The surgical example is powerful because the danger is not only that watching gets mistaken for doing. It is that the watcher borrows the calm of the expert without inheriting the history that produced it.
A fluent demonstration looks smooth precisely because the hard parts have already been absorbed into the performer, the near-misses, the corrections made before they ever became visible, the tactile sense of resistance and timing and when something is starting to feel wrong. The novice sees the surface of competence, but not the accumulated error that made the surface possible.
That matters in medicine because the first real test cannot be allowed to arrive too late. If the gap between recognizing a step and producing it only becomes visible in front of a patient, the training system has already mistaken confidence for readiness. Simulation, feedback, deliberate practice, these are not just educational refinements. They are ways of making the illusion fail early, before reality has a body attached to it.
So maybe the deeper purpose of training is not simply to make competence appear. It is to make false competence collapse in time.
Great post, and it shows that the answer to learning is not always a video (as many of my clients seem to think these days). Competence comes from practice, not observation. Try fixing derailleur gears, and you'll get the idea!

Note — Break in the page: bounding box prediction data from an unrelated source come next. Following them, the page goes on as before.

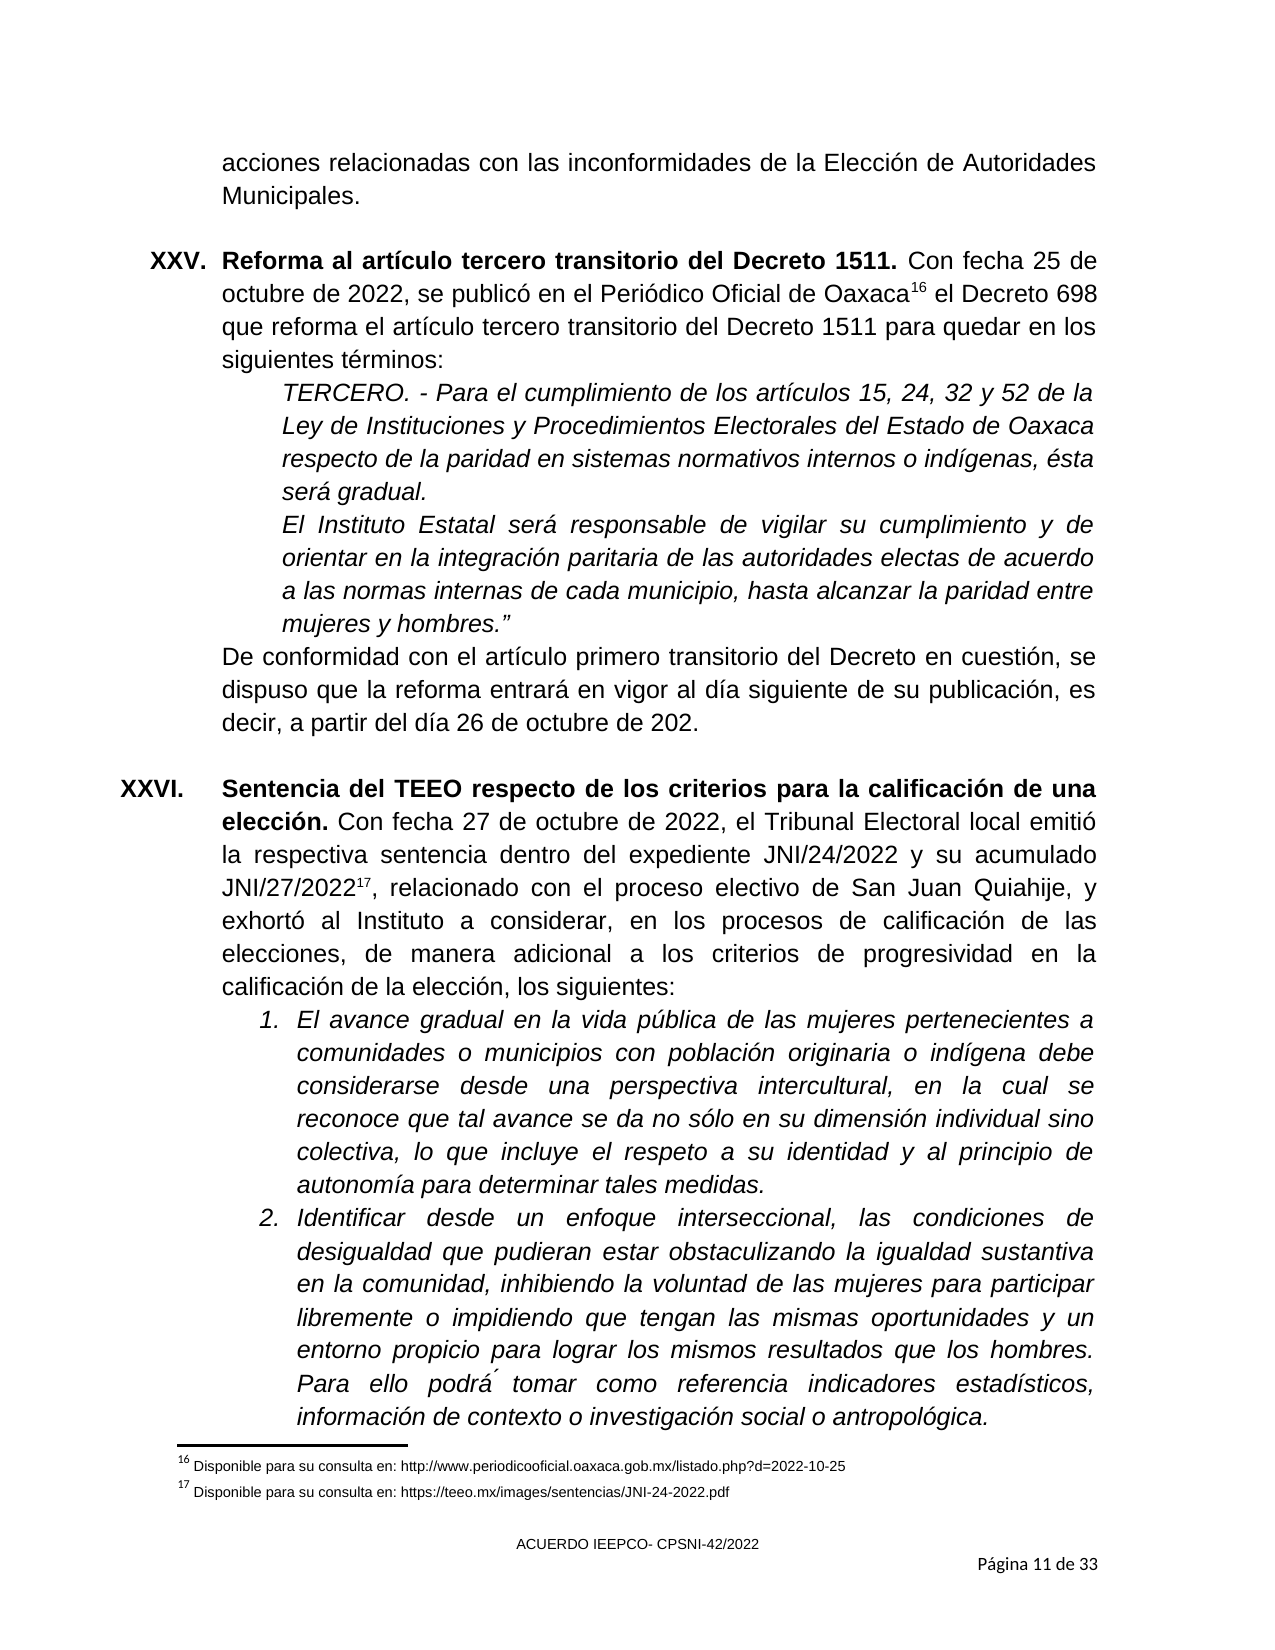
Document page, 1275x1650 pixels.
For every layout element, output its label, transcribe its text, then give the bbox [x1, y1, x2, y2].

list Identificar desde un enfoque interseccional, las condiciones de desigualdad que pudieran estar obstaculizando la igualdad sustantiva en la comunidad, inhibiendo la voluntad de las mujeres para participar libremente o impidiendo que tengan las mismas oportunidades y un entorno propicio para lograr los mismos resultados que los hombres. Para ello podrá́ tomar como referencia indicadores estadísticos, información de contexto o investigación social o antropológica. [259, 1203, 1098, 1430]
list El Instituto Estatal será responsable de vigilar su cumplimiento y de orientar en la integración paritaria de las autoridades electas de acuerdo a las normas internas de cada municipio, hasta alcanzar la paridad entre mujeres y hombres.” [282, 510, 1098, 638]
list Reforma al artículo tercero transitorio del Decreto 1511. Con fecha 25 de octubre de 2022, se publicó en el Periódico Oficial de Oaxaca el Decreto 698 que reforma el artículo tercero transitorio del Decreto 1511 para quedar en los siguientes términos: [207, 246, 1098, 374]
list El avance gradual en la vida pública de las mujeres pertenecientes a comunidades o municipios con población originaria o indígena debe considerarse desde una perspectiva intercultural, en la cual se reconoce que tal avance se da no sólo en su dimensión individual sino colectiva, lo que incluye el respeto a su identidad y al principio de autonomía para determinar tales medidas. [259, 1005, 1098, 1199]
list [207, 148, 1098, 209]
list Sentencia del TEEO respecto de los criterios para la calificación de una elección. Con fecha 27 de octubre de 2022, el Tribunal Electoral local emitió la respectiva sentencia dentro del expediente JNI/24/2022 y su acumulado JNI/27/2022, relacionado con el proceso electivo de San Juan Quiahije, y exhortó al Instituto a considerar, en los procesos de calificación de las elecciones, de manera adicional a los criterios de progresividad en la calificación de la elección, los siguientes: [184, 774, 1098, 1001]
list De conformidad con el artículo primero transitorio del Decreto en cuestión, se dispuso que la reforma entrará en vigor al día siguiente de su publicación, es decir, a partir del día 26 de octubre de 202. [222, 642, 1098, 737]
list TERCERO. - Para el cumplimiento de los artículos 15, 24, 32 y 52 de la Ley de Instituciones y Procedimientos Electorales del Estado de Oaxaca respecto de la paridad en sistemas normativos internos o indígenas, ésta será gradual. [282, 378, 1098, 506]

Tom, fantastic article as usual. This reminds me of the Failure Mode and Effects Analysis (FMEA) risk assessments that are required as part of implementing processes, validations, process improvements, or major changes in structured environments. My personal experience with these is in the pharmaceutical manufacturing industry and operations. What "good" looks like could be a fully compliant, sterile, efficacious product that gets shipped to the customer on time and ready to be given to a patient within expiry. The actual on-the-floor manufacturing steps, testing, stability, and batch release steps are logical but numerous and prone to human error, despite the incorporation of automation and AI in various areas. Before (and during) any process step is changed or improved (which is happening all the time in manufacturing), an FMEA needs to be completed and signed off by all stakeholders. It's full focus on "failures" and evaluation of whether the current processes can identify and manage those risks quickly, safely, compliantly, and effectively. It's comprehensive and straightforward, but it takes time and careful objective review. It also gatekeeps next steps on a process improvement product. Makes sense, right?

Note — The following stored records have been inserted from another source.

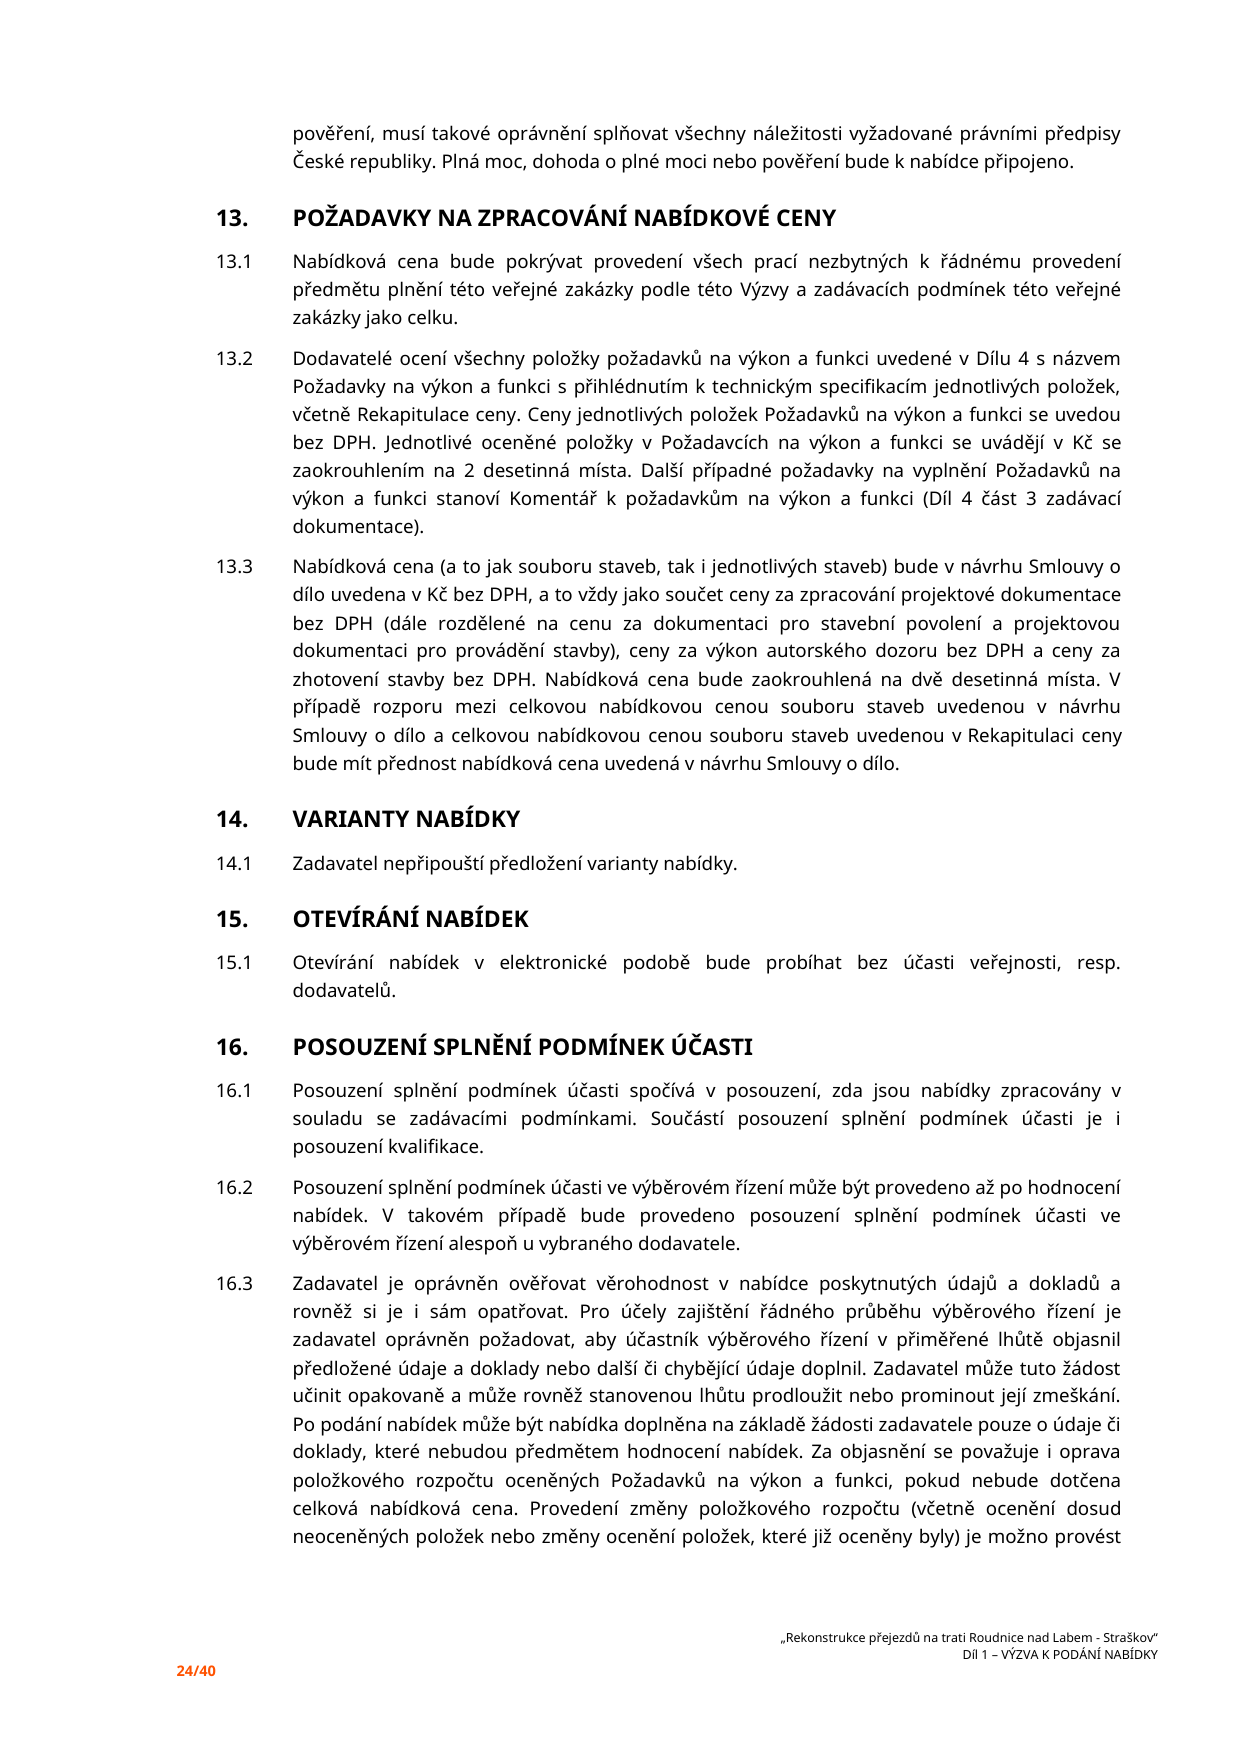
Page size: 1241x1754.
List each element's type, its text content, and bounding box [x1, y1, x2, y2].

text Dodavatelé ocení všechny položky požadavků na výkon a funkci uvedené v Dílu 4 s názvem Požadavky na výkon a funkci s přihlédnutím k technickým specifikacím jednotlivých položek, včetně Rekapitulace ceny. Ceny jednotlivých položek Požadavků na výkon a funkci se uvedou bez DPH. Jednotlivé oceněné položky v Požadavcích na výkon a funkci se uvádějí v Kč se zaokrouhlením na 2 desetinná místa. Další případné požadavky na vyplnění Požadavků na výkon a funkci stanoví Komentář k požadavkům na výkon a funkci (Díl 4 část 3 zadávací dokumentace). [216, 345, 1122, 539]
text Nabídková cena (a to jak souboru staveb, tak i jednotlivých staveb) bude v návrhu Smlouvy o dílo uvedena v Kč bez DPH, a to vždy jako součet ceny za zpracování projektové dokumentace bez DPH (dále rozdělené na cenu za dokumentaci pro stavební povolení a projektovou dokumentaci pro provádění stavby), ceny za výkon autorského dozoru bez DPH a ceny za zhotovení stavby bez DPH. Nabídková cena bude zaokrouhlená na dvě desetinná místa. V případě rozporu mezi celkovou nabídkovou cenou souboru staveb uvedenou v návrhu Smlouvy o dílo a celkovou nabídkovou cenou souboru staveb uvedenou v Rekapitulaci ceny bude mít přednost nabídková cena uvedená v návrhu Smlouvy o dílo. [216, 554, 1122, 775]
text OTEVÍRÁNÍ NABÍDEK [216, 903, 1122, 934]
text Zadavatel nepřipouští předložení varianty nabídky. [216, 850, 1122, 875]
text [216, 121, 1122, 174]
text POSOUZENÍ SPLNĚNÍ PODMÍNEK ÚČASTI [216, 1031, 1122, 1062]
text Posouzení splnění podmínek účasti ve výběrovém řízení může být provedeno až po hodnocení nabídek. V takovém případě bude provedeno posouzení splnění podmínek účasti ve výběrovém řízení alespoň u vybraného dodavatele. [216, 1174, 1122, 1256]
text VARIANTY NABÍDKY [216, 803, 1122, 834]
text Nabídková cena bude pokrývat provedení všech prací nezbytných k řádnému provedení předmětu plnění této veřejné zakázky podle této Výzvy a zadávacích podmínek této veřejné zakázky jako celku. [216, 248, 1122, 330]
text Posouzení splnění podmínek účasti spočívá v posouzení, zda jsou nabídky zpracovány v souladu se zadávacími podmínkami. Součástí posouzení splnění podmínek účasti je i posouzení kvalifikace. [216, 1078, 1122, 1159]
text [216, 1271, 1122, 1548]
text POŽADAVKY NA ZPRACOVÁNÍ NABÍDKOVÉ CENY [216, 202, 1122, 233]
text Otevírání nabídek v elektronické podobě bude probíhat bez účasti veřejnosti, resp. dodavatelů. [216, 950, 1122, 1003]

Thank you for restacking this article and sharing this interesting addition. One thing this really highlights for me is the importance of relative context.
I spend relatively little time working in such a high-stakes environment, but it's not difficult to see how the overall approach to this would need to be ratcheted based on the potential impact of any mistakes that happen in the workplace.

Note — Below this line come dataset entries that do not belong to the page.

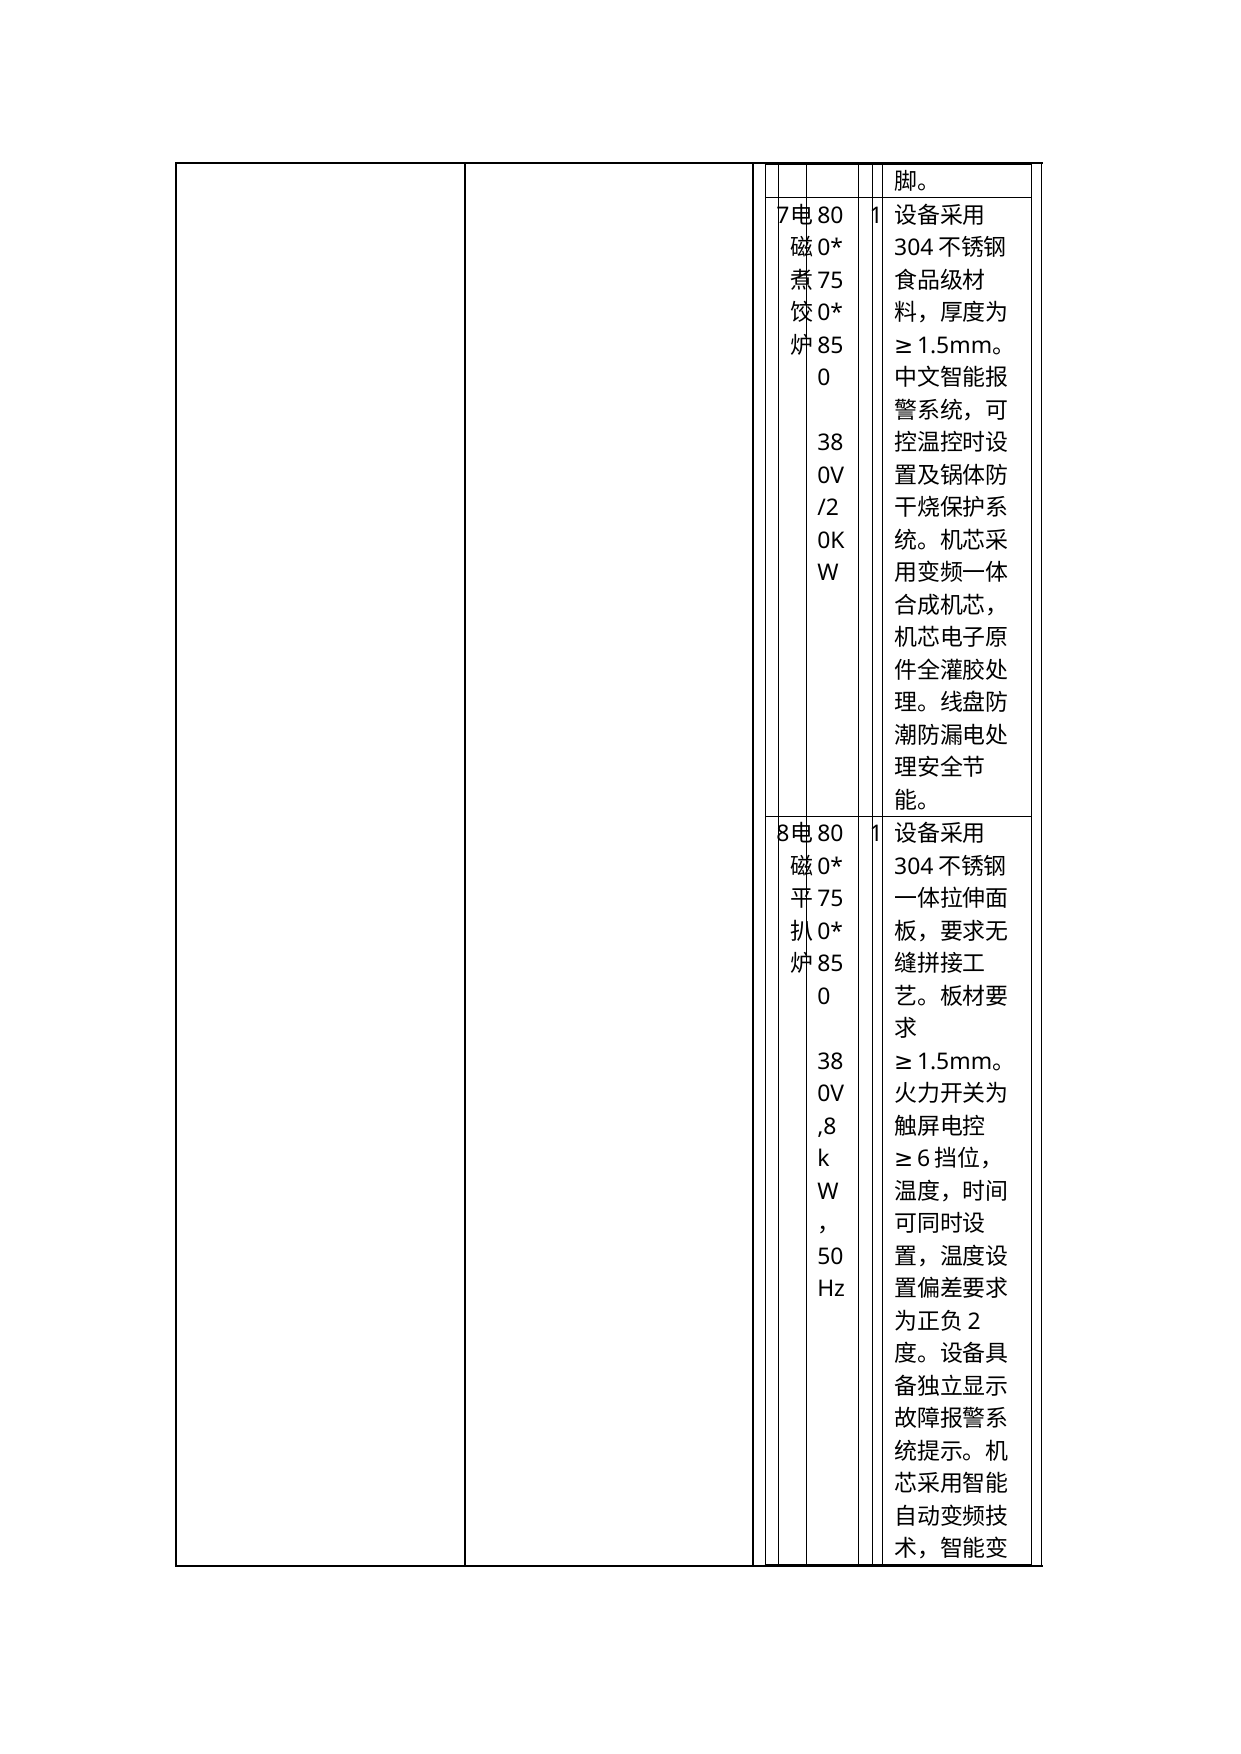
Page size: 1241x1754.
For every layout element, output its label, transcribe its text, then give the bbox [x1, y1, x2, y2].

table_cell [766, 165, 778, 197]
table_cell [779, 817, 806, 1564]
table_cell [873, 817, 882, 1564]
table_cell [779, 198, 806, 816]
table_cell 1 [177, 164, 464, 1565]
table_cell [873, 198, 882, 816]
table_cell [859, 165, 872, 197]
table_cell [807, 198, 858, 816]
table_cell [1032, 164, 1041, 1565]
table_cell [807, 165, 858, 197]
table_cell [883, 165, 1031, 197]
table_cell [859, 817, 872, 1564]
table_cell [873, 165, 882, 197]
table_cell [766, 817, 778, 1564]
table_cell [883, 198, 1031, 816]
table_cell [859, 198, 872, 816]
table_cell [807, 817, 858, 1564]
table_cell [754, 164, 765, 1565]
table_cell [883, 817, 1031, 1564]
table_cell ▲ [466, 164, 752, 1565]
table_cell [779, 165, 806, 197]
table_cell [766, 198, 778, 816]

There is a direct consequence of the illusion of skill that affects people at many workplaces. Watching AI generated slide decks and videos is easy and cheap to make. However, it creates illusion of skills and competence, with all the consequences: entitlement to promotions, belief people should be paid more, resentment when actually more competent people get promoted. This drives job dissatisfaction, retention challenges and workplace culture. This is why evidence informed L&D plays a crucial role in organisations who want to get ahead of generic competition, and who want to build capable and loyal workforce. We now have 2 decades of evidence showing that feelings-based workplace does not work.